Supportive, enthusiastic, curious, adaptive, only occasionally plagued by bad puns.

How is each session structured? 
Sort of an oscillating buffet of things: discussing short readings, doing writing prompts inspired by the texts, informally sharing work, always time for general Q+As about craft and the writing world. I’ll have readings and some prompts posted online in a Google Classroom so students can refer back to them, too. The “Research” class will have two weeks of asynchronous learning, where students will work on longer writing exercises in their own time and have more individual feedback from me.

Where do you draw inspiration from (in your own writing or in your pedagogy)?
Besides going for hikes and falling into the rabbitholes of the internet? Interdisciplinary conversation. My sister is a video artist who often uses words in her projects, and I am always energized after talking with her about how she thinks about narrative, or incorporating interviews, or the poetry of subtitles. Similarly, I learned a lot about improvisation and collaborative experimentation from a friend who is a modern dancer. I’ve adapted some of his exercises into my teaching.

What would you want each person to leave with from taking these courses?
Some students may leave with a draft of a longer story, but my goal is that all students will leave with a bunch of starts that they can then cultivate and grow into bigger projects in the weeks and months that follow. I am a firm believer in the writer-as-beachcomber approach. I am always beachcombing old notebooks, looking for a sentence or an observation that I can scavenge and carry into a new project. I also want individuals to leave my courses with new approaches to brainstorming, to organizing a  project, to combating writer’s block. 
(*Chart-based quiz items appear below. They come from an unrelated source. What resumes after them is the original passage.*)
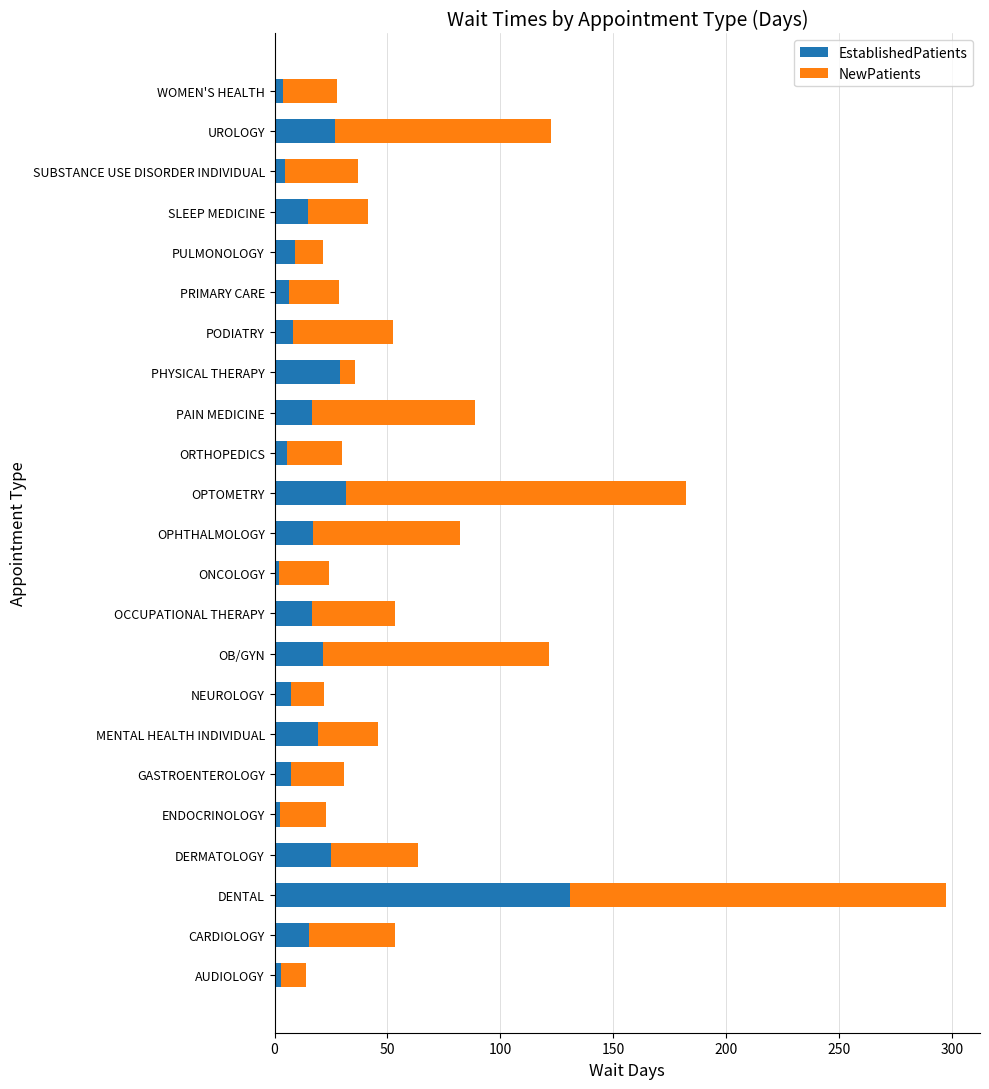

At which label does EstablishedPatients reach its peak?

DENTAL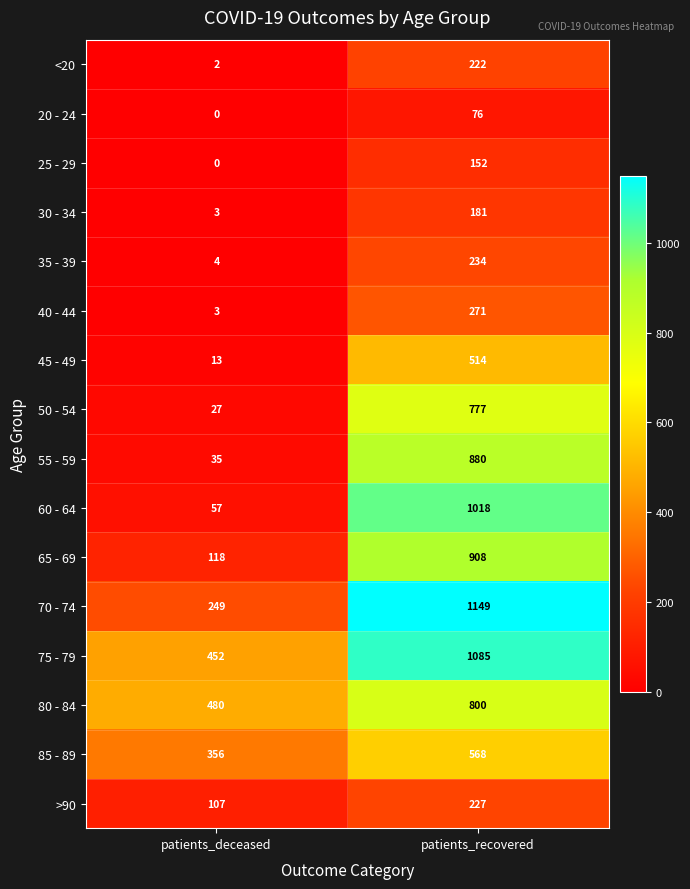

What is the difference between the 25 - 29 values at patients_recovered and patients_deceased?

152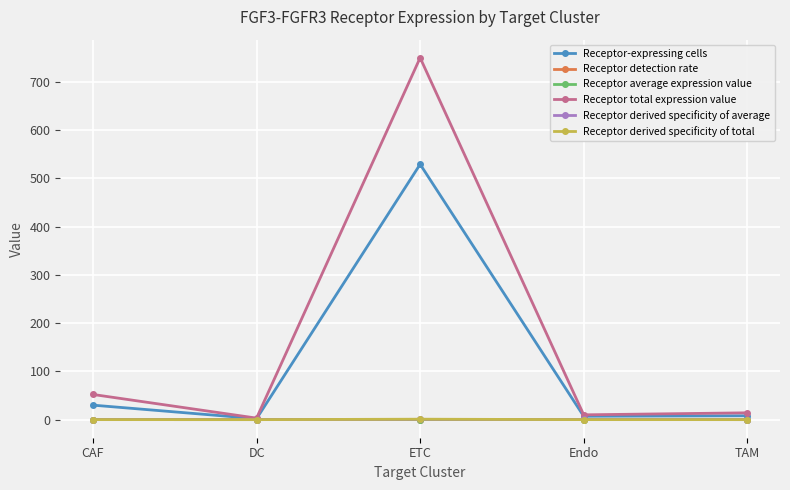

How many interior local peaks does the Receptor-expressing cells series have?

1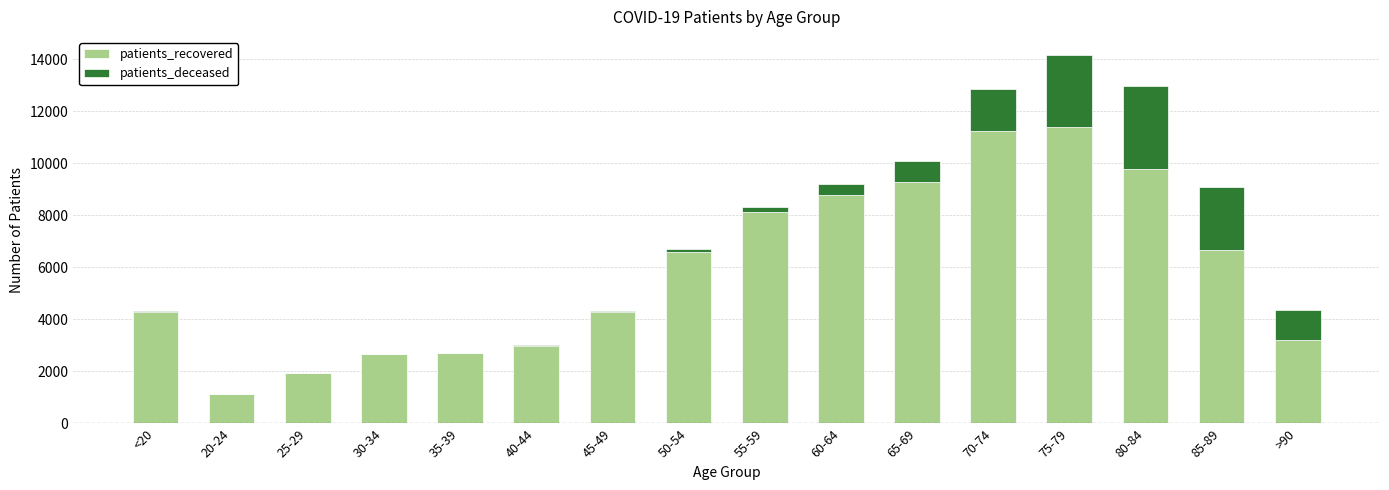

The value of patients_recovered at 35-39 is 4670. True or false?

False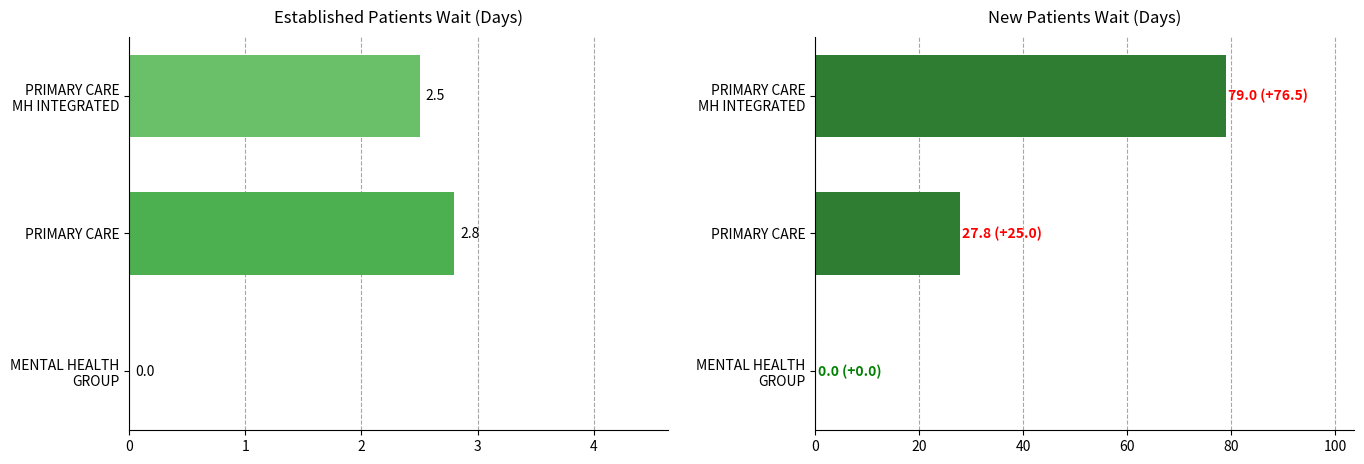

True or false: EstablishedPatients has a value of 0.0 at MENTAL HEALTH GROUP.

True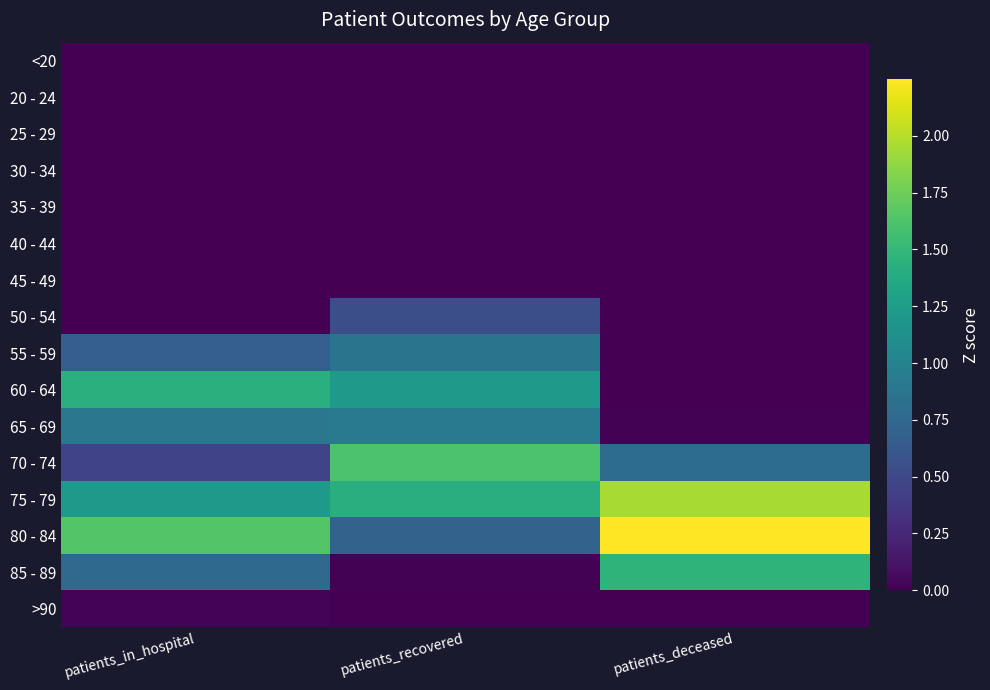

Reading left to right, list all the values displayed in this chart.

<20: patients_in_hospital=-0.5	patients_recovered=-0.9	patients_deceased=-0.7
20 - 24: patients_in_hospital=-1.5	patients_recovered=-1.4	patients_deceased=-0.7
25 - 29: patients_in_hospital=-0.8	patients_recovered=-1.1	patients_deceased=-0.7
30 - 34: patients_in_hospital=-1.1	patients_recovered=-1.1	patients_deceased=-0.7
35 - 39: patients_in_hospital=-1.1	patients_recovered=-0.9	patients_deceased=-0.7
40 - 44: patients_in_hospital=-0.4	patients_recovered=-0.8	patients_deceased=-0.7
45 - 49: patients_in_hospital=-1.4	patients_recovered=-0.2	patients_deceased=-0.7
50 - 54: patients_in_hospital=-0.3	patients_recovered=0.5	patients_deceased=-0.6
55 - 59: patients_in_hospital=0.7	patients_recovered=0.9	patients_deceased=-0.5
60 - 64: patients_in_hospital=1.4	patients_recovered=1.2	patients_deceased=-0.4
65 - 69: patients_in_hospital=0.9	patients_recovered=0.9	patients_deceased=0.0
70 - 74: patients_in_hospital=0.5	patients_recovered=1.6	patients_deceased=0.8
75 - 79: patients_in_hospital=1.2	patients_recovered=1.4	patients_deceased=2.0
80 - 84: patients_in_hospital=1.6	patients_recovered=0.7	patients_deceased=2.2
85 - 89: patients_in_hospital=0.8	patients_recovered=0.0	patients_deceased=1.5
>90: patients_in_hospital=0.0	patients_recovered=-0.9	patients_deceased=0.0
What is keeping you going while sheltering in place?
Eating little handfuls of things! What is it about the interminable stretch of afternoon between 1 and 4pm that means I exclusively crave handfuls of bite-size things?! Not just crave, but find salvation in: chocolate chips, frozen peas, popcorn, peanut-butter pretzels. I just caved and bought one of those silicon microwave popcorn-poppers and it’s a game changer. Also, going for long walks while talking to long-distance friends. We end phone calls by sharing the things that have recently brought us joy, and it’s very restorative. They are hand-dying fabrics with onions, I am dumping nutritional yeast on popcorn. Same, same. 

Where will you be teaching/telecommunicating from?
I’ve just moved back to my hometown (of Portland) so i’ll be here, drinking seltzer and showing off the houseplants I am desperately coaxing to grow in a basement apartment.

Favorite books? Writers? Literary pieces?
I bought Daisy Hildyard’s The Second Body last summer while I was teaching in Oxford and I’m still thinking about it a year later, especially as floods and fires continue to enter our communities. Hildyard defines our “‘first body” as the flesh-and-blood one, and our “second body” as its more diffuse global presence (the resources we use, the waste we make). It totally redefined how I think about our bodies as participants in this world. 
I’ll read anything Carmen Maria-Machado writes—I’m finally reading her memoir, Welcome to the Dream House, and it’s a genre-bending wonder. Also, a must-read for folks in Portland would be Mitchell Jackson’s Survival Math.